Den Trick hat es in dieser Weise in München noch nicht gegeben: Zwischen 15.30 und 19 Uhr rief eine unbekannte Frau bei einem 88-Jährigen, der im Hasenbergl wohnt, an. „Die Betrüger fragen dabei in der Regel immer wieder: ,Kennst du mich nicht mehr, rate doch mal, wer ich bin’, bis der Senior einen Namen nennt“, erklärt Michaela Vetter, Leiterin der Ermittlungsgruppe Enkeltrick. Einen der genannten Namen nehmen die Betrüger dann an und geben sich als derjenige aus. Gegenüber dem 88-Jährigen am vergangenen Donnerstag gab sich die Anruferin als Nichte aus. Sie bat um 45.000 Euro, da sie eine Eigentumswohnung kaufen wollte. Nach weiteren Gesprächen übergab der Rentner einem „Herrn Bergmann“, einem angeblichen Mitarbeiter eines Notars, den die Anruferin angekündigt hatte, mehrere Tausend Euro.

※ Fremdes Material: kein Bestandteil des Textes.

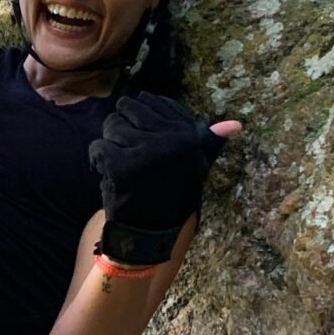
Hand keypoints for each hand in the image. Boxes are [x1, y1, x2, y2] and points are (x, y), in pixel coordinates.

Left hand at [89, 92, 238, 264]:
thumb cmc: (172, 196)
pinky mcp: (121, 165)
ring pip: (111, 125)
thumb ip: (208, 141)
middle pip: (127, 108)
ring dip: (110, 144)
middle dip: (122, 128)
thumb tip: (236, 124)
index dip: (139, 120)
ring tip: (122, 166)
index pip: (150, 100)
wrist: (152, 233)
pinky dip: (97, 161)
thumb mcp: (195, 166)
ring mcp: (145, 151)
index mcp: (187, 134)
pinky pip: (98, 147)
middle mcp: (170, 139)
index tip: (144, 143)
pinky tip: (110, 176)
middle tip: (130, 155)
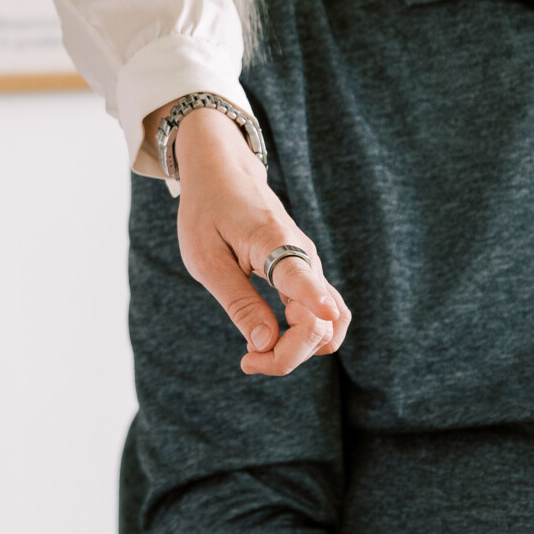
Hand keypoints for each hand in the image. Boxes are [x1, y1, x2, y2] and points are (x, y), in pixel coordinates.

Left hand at [163, 106, 348, 375]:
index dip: (318, 302)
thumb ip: (238, 302)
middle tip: (247, 362)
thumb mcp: (205, 259)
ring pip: (328, 322)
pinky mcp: (308, 272)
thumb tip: (265, 344)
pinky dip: (304, 336)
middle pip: (320, 319)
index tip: (325, 317)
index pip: (304, 278)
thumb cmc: (207, 210)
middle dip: (289, 354)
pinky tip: (273, 339)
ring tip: (258, 355)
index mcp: (275, 243)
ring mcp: (311, 265)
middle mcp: (304, 255)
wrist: (222, 171)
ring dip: (301, 349)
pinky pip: (321, 314)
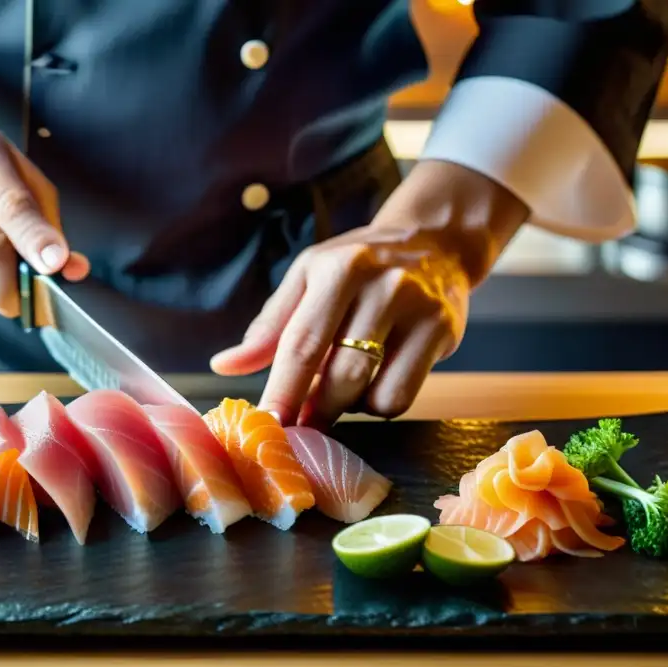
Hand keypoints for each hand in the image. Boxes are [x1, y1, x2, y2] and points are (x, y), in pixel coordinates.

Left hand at [210, 160, 528, 426]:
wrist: (434, 242)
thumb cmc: (358, 266)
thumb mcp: (308, 278)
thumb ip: (269, 326)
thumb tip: (224, 365)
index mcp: (337, 269)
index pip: (303, 342)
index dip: (283, 390)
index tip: (267, 424)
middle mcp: (381, 286)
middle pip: (341, 374)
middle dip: (315, 410)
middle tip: (302, 423)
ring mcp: (417, 309)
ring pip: (373, 392)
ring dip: (347, 407)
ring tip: (340, 390)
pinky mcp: (443, 331)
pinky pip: (401, 397)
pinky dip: (378, 404)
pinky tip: (373, 382)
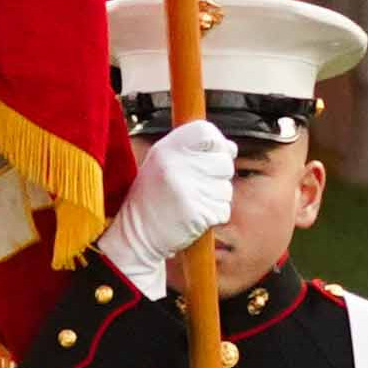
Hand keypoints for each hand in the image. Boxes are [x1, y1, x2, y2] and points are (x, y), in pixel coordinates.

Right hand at [97, 118, 236, 288]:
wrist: (136, 236)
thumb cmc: (153, 198)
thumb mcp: (164, 164)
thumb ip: (194, 151)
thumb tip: (231, 148)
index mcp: (165, 149)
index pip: (206, 131)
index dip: (216, 143)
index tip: (211, 155)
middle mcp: (176, 165)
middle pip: (224, 161)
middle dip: (218, 175)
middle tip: (195, 186)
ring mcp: (187, 189)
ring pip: (226, 188)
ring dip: (215, 198)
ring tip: (191, 202)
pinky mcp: (197, 213)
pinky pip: (223, 210)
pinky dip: (214, 215)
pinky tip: (194, 216)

Kurze Zeit später klingelte bei dem 88-Jährigen wieder das Telefon. Eine „Frau Königsteiner“ gab sich als Kriminalbeamtin der Münchner Polizei aus. Sie erklärte, der Rentner sei Opfer eines Betrugsversuchs geworden und Beamte wollen jetzt gemeinsam mit seinen Kollegen den Täter bei der Geldübergabe festnehmen. Deshalb wies die Anruferin den Senior an, dem falschen Notar nochmal mehrere Zehntausend Euro zu übergeben. Diese Übergabe würde dann angeblich von der Polizei überwacht. Die falsche Kriminalbeamtin behauptete, dass der 88-Jährige sein Geld sofort zurückbekommen würde, wenn der Polizeieinsatz vorbei ist. Die Anruferin betonte mehrfach, der Senior müsse sich keine Sorgen machen, da Kriminalbeamte die Übergabe überwachen würden.

Der Rentner ging davon aus, dass er tatsächlich die Münchner Polizei unterstützen würde und gab einem unbekannten, etwa 35-jährigen Mann in der Nähe von seiner Wohnung mehrere Zehntausend Euro. Erst später stellte er fest, dass auch die zweite Anruferin eine Betrügerin gewesen ist. „Die Polizei würde niemals jemanden auffordern, eigenes Geld abzuheben oder zu übergeben“, betont Marianne Gottwald, Sprecherin der Münchner Polizei. „Schon wenn bei einem Anruf leichtes Bauchgrummen entsteht und man nicht sicher ist, ob gerade die echte Polizei angerufen hat, sollte man sofort die 110 wählen“, empfiehlt Michaela Vetter.

Die Enkeltrick-Expertin berichtet, dass Betrüger vergangene Woche in Würzburg bereits mit der gleichen Masche in Erscheinung getreten sind. Zudem hätten in Nordrhein-Westfalen mehrere Betrüger mit diesen falschen Polizeieinsätze Rentner abgezockt.